Task goal —
Where "layers" appears in a line of the entries below, that line should be copied.

BEGIN Available data

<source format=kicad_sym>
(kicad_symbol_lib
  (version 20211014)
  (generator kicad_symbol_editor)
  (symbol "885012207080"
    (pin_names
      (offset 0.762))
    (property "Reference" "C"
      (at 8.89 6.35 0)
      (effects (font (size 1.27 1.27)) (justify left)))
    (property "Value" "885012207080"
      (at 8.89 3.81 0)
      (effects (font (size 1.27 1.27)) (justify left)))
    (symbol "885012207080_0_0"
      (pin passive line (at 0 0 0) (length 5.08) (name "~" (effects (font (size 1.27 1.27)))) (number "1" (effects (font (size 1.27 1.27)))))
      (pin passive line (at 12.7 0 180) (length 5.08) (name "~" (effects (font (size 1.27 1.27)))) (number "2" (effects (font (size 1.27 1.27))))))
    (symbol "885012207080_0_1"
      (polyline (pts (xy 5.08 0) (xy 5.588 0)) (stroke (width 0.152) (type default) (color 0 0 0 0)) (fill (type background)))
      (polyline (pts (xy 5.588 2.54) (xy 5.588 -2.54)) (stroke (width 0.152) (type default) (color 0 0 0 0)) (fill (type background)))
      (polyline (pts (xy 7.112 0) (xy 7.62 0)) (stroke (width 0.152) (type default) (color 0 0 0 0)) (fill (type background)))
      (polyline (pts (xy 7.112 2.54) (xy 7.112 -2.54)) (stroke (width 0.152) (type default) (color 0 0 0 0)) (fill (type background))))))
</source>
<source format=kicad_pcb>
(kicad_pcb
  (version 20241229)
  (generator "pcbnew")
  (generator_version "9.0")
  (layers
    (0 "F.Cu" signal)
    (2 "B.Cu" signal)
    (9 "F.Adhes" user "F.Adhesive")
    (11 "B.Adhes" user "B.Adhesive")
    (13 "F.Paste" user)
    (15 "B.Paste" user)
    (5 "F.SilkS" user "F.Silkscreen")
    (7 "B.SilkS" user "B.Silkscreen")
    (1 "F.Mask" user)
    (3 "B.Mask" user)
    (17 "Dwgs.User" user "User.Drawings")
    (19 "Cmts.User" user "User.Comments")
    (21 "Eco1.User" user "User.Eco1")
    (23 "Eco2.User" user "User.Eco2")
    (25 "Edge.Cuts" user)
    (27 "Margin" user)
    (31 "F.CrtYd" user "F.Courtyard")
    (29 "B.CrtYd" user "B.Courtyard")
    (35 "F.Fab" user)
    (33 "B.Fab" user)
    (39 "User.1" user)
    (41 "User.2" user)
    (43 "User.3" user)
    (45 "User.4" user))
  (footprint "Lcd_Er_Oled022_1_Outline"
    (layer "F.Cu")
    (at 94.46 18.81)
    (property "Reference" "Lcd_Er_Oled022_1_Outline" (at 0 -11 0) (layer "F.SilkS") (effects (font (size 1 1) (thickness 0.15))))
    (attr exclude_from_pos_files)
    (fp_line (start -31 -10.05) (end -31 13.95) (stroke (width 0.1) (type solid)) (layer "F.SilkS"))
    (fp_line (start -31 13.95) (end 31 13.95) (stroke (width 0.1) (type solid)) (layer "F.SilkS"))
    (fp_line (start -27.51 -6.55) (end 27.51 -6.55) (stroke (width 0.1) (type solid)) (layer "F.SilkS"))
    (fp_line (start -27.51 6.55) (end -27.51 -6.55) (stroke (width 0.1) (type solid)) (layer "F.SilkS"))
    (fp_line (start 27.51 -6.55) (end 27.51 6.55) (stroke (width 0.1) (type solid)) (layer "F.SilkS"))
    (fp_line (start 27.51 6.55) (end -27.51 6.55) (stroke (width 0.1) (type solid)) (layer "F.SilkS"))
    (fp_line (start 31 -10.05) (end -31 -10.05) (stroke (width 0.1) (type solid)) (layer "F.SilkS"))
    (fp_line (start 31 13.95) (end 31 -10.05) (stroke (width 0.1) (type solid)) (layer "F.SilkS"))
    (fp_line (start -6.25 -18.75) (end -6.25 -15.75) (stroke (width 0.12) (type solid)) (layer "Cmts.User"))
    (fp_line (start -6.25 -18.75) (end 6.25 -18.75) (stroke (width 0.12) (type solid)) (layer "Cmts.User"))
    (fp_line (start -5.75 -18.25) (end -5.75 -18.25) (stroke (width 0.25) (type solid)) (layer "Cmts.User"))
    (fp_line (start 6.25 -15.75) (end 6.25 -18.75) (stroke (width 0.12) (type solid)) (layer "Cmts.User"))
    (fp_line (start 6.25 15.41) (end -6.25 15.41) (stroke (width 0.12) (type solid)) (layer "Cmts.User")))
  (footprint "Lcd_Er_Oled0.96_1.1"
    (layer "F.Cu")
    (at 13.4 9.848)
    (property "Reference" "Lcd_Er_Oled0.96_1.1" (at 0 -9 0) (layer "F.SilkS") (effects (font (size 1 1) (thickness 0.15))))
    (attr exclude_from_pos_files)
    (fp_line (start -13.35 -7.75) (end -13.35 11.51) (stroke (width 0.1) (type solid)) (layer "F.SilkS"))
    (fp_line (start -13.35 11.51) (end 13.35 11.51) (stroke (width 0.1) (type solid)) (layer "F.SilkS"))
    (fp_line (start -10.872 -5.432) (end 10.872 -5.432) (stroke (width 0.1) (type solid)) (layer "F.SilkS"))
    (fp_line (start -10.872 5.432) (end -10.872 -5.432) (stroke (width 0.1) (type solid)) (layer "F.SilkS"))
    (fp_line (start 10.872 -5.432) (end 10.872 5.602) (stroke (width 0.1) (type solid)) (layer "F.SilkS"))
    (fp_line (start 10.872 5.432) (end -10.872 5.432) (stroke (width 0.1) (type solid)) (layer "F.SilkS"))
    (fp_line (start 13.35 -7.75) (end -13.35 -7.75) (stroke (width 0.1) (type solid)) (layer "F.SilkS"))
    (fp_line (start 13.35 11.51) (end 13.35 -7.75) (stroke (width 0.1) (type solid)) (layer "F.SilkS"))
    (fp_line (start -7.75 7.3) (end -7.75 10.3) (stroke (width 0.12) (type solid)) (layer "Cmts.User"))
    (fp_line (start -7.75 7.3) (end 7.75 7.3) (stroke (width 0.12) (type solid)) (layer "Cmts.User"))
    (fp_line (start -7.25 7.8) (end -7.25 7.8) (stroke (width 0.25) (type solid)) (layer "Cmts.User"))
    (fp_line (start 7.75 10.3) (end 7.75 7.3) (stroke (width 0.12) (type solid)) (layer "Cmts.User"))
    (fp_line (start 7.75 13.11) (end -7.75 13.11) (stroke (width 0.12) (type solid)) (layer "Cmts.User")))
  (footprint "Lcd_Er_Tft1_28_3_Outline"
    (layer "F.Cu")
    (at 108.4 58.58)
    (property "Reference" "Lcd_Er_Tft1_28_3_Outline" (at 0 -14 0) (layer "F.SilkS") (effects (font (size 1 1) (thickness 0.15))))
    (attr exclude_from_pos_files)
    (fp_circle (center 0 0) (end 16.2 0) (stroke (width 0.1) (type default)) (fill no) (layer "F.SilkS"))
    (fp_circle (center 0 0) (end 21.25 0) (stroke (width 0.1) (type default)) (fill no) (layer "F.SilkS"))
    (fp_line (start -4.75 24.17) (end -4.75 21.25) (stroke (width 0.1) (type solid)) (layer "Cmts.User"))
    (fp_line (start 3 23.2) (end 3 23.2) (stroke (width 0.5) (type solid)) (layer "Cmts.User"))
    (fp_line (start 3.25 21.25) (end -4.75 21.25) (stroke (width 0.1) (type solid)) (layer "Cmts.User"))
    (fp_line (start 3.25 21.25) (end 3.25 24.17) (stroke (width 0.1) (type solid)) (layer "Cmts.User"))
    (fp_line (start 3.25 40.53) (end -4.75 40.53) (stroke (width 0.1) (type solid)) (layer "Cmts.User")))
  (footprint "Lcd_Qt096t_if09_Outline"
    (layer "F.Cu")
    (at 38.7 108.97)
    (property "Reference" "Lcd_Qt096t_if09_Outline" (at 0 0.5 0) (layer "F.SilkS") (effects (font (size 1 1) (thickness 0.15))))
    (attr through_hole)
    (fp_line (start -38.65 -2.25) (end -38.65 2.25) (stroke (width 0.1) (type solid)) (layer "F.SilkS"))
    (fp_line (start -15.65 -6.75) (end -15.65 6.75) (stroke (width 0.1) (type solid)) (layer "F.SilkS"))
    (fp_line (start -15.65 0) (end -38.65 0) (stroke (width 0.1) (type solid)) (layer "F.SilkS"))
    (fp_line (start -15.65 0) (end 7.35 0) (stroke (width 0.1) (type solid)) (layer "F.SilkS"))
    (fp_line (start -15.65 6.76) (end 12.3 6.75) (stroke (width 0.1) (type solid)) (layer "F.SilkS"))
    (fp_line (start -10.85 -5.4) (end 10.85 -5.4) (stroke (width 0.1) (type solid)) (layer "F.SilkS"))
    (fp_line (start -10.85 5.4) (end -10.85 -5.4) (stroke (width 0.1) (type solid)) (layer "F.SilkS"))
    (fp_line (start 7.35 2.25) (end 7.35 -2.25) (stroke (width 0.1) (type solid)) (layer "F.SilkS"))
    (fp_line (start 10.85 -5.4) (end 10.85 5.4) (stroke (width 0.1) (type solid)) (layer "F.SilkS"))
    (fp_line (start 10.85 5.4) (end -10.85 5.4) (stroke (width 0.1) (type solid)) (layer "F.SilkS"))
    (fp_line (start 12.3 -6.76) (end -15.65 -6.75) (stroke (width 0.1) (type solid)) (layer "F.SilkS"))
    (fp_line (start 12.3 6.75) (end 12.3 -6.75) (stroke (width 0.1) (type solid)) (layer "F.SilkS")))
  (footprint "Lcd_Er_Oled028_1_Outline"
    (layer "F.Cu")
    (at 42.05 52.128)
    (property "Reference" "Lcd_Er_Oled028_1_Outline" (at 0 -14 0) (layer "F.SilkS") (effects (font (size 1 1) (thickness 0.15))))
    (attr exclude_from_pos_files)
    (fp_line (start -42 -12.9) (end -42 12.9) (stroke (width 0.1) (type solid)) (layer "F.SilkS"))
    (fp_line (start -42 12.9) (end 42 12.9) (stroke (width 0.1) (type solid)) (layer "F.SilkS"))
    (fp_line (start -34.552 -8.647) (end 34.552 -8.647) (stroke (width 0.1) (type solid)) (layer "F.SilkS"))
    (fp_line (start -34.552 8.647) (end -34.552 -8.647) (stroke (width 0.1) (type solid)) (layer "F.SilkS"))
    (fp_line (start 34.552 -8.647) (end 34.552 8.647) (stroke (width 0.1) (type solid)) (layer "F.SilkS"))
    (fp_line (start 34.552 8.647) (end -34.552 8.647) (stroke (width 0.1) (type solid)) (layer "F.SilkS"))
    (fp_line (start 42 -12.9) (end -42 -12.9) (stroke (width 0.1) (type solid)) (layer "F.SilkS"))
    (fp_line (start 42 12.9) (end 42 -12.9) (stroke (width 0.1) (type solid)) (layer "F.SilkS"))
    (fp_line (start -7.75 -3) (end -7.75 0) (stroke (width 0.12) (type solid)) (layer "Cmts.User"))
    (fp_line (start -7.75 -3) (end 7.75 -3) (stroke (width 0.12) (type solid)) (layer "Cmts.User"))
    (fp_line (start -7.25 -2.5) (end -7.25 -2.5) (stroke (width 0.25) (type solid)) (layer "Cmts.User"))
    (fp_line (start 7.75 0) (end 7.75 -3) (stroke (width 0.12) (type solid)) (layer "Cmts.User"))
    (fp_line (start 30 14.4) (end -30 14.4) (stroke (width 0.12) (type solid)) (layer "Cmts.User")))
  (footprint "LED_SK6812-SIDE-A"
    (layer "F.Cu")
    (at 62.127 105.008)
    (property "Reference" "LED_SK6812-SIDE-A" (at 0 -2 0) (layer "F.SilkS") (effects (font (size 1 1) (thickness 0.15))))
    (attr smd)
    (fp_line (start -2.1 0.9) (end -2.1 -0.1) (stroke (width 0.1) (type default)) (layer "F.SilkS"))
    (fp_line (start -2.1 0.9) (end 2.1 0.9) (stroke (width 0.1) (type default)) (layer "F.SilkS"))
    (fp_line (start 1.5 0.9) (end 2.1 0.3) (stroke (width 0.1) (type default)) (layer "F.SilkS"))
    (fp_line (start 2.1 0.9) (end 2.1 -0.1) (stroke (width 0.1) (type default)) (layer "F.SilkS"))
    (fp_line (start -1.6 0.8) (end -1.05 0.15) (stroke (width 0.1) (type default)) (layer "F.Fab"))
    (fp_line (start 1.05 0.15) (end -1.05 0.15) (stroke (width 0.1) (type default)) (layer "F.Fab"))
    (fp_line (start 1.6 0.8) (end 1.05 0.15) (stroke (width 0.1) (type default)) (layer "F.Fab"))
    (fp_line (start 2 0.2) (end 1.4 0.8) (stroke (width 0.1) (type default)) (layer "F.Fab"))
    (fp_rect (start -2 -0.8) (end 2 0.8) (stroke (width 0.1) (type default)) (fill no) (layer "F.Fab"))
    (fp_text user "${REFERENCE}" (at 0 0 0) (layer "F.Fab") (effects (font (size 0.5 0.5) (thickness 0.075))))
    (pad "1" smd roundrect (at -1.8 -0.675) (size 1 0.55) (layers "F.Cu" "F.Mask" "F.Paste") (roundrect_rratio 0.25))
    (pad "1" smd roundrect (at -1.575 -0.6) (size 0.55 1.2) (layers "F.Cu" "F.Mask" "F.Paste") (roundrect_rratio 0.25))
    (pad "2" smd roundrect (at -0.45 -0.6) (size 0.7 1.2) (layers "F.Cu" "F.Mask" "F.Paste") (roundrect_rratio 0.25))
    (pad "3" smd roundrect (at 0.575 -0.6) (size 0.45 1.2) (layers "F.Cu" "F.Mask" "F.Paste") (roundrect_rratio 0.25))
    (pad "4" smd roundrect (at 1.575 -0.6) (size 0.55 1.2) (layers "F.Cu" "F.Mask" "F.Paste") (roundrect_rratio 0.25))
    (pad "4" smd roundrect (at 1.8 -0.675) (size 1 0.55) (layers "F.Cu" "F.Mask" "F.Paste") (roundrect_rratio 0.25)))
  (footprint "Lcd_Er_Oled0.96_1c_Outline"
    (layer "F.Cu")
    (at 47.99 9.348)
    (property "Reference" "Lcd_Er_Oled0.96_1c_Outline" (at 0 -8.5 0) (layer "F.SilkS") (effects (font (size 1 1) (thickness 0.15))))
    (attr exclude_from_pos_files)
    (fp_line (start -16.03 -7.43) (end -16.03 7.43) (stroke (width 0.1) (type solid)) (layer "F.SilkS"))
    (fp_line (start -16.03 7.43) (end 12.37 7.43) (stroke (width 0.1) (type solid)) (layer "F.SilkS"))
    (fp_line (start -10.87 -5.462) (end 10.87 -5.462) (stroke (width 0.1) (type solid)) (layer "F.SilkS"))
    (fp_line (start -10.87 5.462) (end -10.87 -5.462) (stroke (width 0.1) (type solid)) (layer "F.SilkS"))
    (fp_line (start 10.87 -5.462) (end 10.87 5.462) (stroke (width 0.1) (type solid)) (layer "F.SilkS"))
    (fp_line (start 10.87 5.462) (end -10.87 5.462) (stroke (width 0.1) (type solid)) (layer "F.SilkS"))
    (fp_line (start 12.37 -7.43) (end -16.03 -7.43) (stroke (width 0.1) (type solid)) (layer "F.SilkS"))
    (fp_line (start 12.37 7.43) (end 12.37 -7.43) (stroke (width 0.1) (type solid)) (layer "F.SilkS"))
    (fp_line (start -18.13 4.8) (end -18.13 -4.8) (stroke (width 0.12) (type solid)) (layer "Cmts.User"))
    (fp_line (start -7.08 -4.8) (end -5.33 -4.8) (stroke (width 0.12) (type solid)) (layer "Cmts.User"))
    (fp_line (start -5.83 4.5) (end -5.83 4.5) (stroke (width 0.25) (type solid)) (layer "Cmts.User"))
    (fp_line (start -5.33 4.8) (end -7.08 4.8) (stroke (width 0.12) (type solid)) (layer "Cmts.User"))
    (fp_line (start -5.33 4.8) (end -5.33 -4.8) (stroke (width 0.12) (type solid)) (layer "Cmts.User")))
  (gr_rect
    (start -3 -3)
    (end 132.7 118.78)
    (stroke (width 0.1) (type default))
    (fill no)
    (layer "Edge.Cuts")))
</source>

END Available data

Response —
  (layers
    (pad "1" smd roundrect (at -1.8 -0.675) (size 1 0.55) (layers "F.Cu" "F.Mask" "F.Paste") (roundrect_rratio 0.25))
    (pad "1" smd roundrect (at -1.575 -0.6) (size 0.55 1.2) (layers "F.Cu" "F.Mask" "F.Paste") (roundrect_rratio 0.25))
    (pad "2" smd roundrect (at -0.45 -0.6) (size 0.7 1.2) (layers "F.Cu" "F.Mask" "F.Paste") (roundrect_rratio 0.25))
    (pad "3" smd roundrect (at 0.575 -0.6) (size 0.45 1.2) (layers "F.Cu" "F.Mask" "F.Paste") (roundrect_rratio 0.25))
    (pad "4" smd roundrect (at 1.575 -0.6) (size 0.55 1.2) (layers "F.Cu" "F.Mask" "F.Paste") (roundrect_rratio 0.25))
    (pad "4" smd roundrect (at 1.8 -0.675) (size 1 0.55) (layers "F.Cu" "F.Mask" "F.Paste") (roundrect_rratio 0.25)))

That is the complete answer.